Entdeckten und genießen Sie, dass etwas entstanden ist, das „nicht kontrollierbar war, aber wunderbar bleiben wird“. Nach 30 Jahren ist dies endlich die erste Ausstellung von Stefan Bayerl – „höchste, allerhöchste Zeit“, so Frank-Markus Barwasser.

Dank des Künstlers
Stefan Bayerl richtete seinen Dank an alle, die dazu beigetragen haben, dass seine Bilder heute präsentiert werden. Gleichzeitig nutzte er die Gelegenheit, um den Besuchern eine kleine „Gebrauchsanweisung“ zu seinen Arbeiten zu geben – auch wenn es, wie er betonte, im Wesentlichen keine gebe. Er zitierte Gerhard Richter: „Wenn Bilder beschrieben werden können, dann sind es Texte und keine Bilder mehr.“ Deshalb wolle er seine Bilder nicht erklären, sondern nur einen kurzen Einblick hinter die Kulissen seiner Werkstatt geben.
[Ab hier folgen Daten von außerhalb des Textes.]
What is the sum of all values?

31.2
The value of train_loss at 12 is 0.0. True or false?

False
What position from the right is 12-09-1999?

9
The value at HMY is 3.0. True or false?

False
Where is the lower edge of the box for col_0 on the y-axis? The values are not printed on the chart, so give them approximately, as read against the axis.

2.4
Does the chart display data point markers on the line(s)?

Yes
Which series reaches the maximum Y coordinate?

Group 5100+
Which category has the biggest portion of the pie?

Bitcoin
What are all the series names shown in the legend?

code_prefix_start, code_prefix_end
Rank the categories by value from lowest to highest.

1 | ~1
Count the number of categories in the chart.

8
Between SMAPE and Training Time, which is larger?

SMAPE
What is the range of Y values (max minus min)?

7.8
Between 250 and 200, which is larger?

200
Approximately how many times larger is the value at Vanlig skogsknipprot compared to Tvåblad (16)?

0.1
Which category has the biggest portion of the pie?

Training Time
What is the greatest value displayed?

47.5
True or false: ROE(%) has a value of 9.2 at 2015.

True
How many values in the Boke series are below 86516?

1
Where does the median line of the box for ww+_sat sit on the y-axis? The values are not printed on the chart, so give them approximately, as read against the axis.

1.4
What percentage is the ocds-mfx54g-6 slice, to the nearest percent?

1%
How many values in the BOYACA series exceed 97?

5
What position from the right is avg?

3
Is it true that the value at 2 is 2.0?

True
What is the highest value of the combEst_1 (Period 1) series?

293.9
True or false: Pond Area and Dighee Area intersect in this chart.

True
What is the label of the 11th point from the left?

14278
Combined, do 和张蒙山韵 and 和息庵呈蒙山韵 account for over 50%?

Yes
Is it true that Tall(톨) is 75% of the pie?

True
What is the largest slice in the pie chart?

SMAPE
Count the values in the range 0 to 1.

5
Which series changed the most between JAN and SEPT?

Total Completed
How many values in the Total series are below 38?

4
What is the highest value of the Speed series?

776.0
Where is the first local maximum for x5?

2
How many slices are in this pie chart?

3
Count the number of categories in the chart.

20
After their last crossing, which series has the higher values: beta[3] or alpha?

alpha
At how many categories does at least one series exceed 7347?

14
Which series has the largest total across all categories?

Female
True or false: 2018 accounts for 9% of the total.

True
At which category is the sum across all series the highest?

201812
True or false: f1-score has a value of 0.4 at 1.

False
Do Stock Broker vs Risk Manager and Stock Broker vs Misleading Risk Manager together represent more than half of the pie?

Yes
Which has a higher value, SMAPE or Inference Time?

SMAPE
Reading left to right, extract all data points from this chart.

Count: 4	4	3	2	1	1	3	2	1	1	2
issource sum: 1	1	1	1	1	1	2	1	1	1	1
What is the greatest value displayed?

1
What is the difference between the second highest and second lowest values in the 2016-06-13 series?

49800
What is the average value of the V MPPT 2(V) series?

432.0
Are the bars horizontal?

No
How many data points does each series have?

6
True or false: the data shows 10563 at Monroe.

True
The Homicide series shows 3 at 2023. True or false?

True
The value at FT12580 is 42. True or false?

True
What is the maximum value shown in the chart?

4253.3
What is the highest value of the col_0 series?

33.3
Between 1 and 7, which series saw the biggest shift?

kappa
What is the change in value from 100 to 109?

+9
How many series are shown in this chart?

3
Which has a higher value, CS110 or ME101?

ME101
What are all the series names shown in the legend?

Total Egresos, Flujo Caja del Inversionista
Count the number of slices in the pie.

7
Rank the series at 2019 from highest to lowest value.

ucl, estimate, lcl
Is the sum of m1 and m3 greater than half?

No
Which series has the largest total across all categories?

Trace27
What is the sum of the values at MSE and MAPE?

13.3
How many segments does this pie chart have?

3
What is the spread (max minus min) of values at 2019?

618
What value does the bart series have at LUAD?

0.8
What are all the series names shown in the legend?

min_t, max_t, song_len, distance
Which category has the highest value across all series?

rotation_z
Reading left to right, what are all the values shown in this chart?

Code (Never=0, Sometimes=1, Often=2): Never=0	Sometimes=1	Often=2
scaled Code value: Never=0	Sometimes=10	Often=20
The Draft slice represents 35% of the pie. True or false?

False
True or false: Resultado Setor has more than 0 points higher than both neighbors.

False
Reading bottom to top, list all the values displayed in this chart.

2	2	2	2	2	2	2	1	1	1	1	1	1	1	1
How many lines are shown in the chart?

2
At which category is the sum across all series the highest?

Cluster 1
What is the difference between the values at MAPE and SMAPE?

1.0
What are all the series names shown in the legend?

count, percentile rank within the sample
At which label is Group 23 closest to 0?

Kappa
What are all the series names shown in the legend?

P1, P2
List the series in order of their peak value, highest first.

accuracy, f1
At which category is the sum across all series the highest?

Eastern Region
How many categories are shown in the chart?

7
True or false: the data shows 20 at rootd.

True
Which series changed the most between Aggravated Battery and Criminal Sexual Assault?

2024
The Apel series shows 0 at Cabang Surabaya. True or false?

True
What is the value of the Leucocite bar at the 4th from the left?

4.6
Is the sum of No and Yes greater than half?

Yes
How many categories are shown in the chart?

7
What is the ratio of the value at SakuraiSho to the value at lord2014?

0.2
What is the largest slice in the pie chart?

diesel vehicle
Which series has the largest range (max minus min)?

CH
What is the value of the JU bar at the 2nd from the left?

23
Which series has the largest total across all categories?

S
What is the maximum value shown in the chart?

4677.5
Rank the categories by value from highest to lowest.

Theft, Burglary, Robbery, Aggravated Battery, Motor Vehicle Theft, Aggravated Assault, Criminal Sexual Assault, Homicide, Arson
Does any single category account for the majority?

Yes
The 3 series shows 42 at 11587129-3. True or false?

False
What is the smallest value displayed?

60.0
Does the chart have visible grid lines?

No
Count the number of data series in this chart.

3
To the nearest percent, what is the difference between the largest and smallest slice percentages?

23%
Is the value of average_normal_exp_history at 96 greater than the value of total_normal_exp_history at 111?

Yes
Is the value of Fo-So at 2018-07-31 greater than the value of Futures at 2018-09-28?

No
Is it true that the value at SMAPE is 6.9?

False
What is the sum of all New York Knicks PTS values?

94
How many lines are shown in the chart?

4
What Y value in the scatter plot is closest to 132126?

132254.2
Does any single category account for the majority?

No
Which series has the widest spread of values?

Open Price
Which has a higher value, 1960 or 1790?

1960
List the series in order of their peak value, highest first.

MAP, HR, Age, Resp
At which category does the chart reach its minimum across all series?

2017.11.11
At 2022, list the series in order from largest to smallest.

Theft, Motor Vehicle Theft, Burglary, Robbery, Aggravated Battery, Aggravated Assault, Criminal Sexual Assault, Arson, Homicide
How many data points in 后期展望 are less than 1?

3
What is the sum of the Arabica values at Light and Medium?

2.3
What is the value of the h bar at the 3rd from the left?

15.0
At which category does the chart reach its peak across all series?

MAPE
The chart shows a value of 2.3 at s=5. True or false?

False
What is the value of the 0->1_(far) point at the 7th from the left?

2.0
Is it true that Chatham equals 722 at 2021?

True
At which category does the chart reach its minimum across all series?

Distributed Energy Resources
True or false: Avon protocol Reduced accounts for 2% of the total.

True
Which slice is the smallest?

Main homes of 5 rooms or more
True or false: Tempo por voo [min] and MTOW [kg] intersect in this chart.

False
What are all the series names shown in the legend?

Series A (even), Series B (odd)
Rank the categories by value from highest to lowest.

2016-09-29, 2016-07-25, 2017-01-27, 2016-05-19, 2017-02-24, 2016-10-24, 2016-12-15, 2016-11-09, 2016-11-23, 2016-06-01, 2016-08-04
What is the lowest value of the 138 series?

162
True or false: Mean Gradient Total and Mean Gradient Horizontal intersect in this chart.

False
Er fasste seine Arbeitsweise in zwei Sätzen zusammen: „Ich kann das nicht. Ich will das nicht.“ Das klinge vielleicht widersprüchlich, erklärte er, sei aber genau der Kern seines Schaffens. Normalerweise beginne man etwas, um es irgendwann zu beherrschen. Die hier gezeigten Werke seien jedoch gerade entstanden, weil er die Kontrolle während des malerischen Prozesses nach und nach abgebe und sich bewusst von dem, was er tue, entferne. Aus diesem Spannungsverhältnis von Können und Nicht-Können entstehe letztlich das Ergebnis, das nun in der Ausstellung zu sehen ist.
Bayerl verband seine Dankesworte mit einem Einblick in den kreativen Prozess: Experimentieren mit Werkzeugen, Materialien und Farben sei entscheidend, doch sobald die Farbe auf der Leinwand erscheine, lasse er den Prozess selbst wirken – eine Haltung, die seine Werke prägt und ihnen ihre besondere Lebendigkeit verleiht.
(Dokumentation: Diether von Goddenthow – RheinMainKultur.de)
Die Ausstellung kann noch bis Ende August zu den Öffnungszeiten der IHK-Rheinhessen, Mainz, Schillerplatz 7, besucht werden.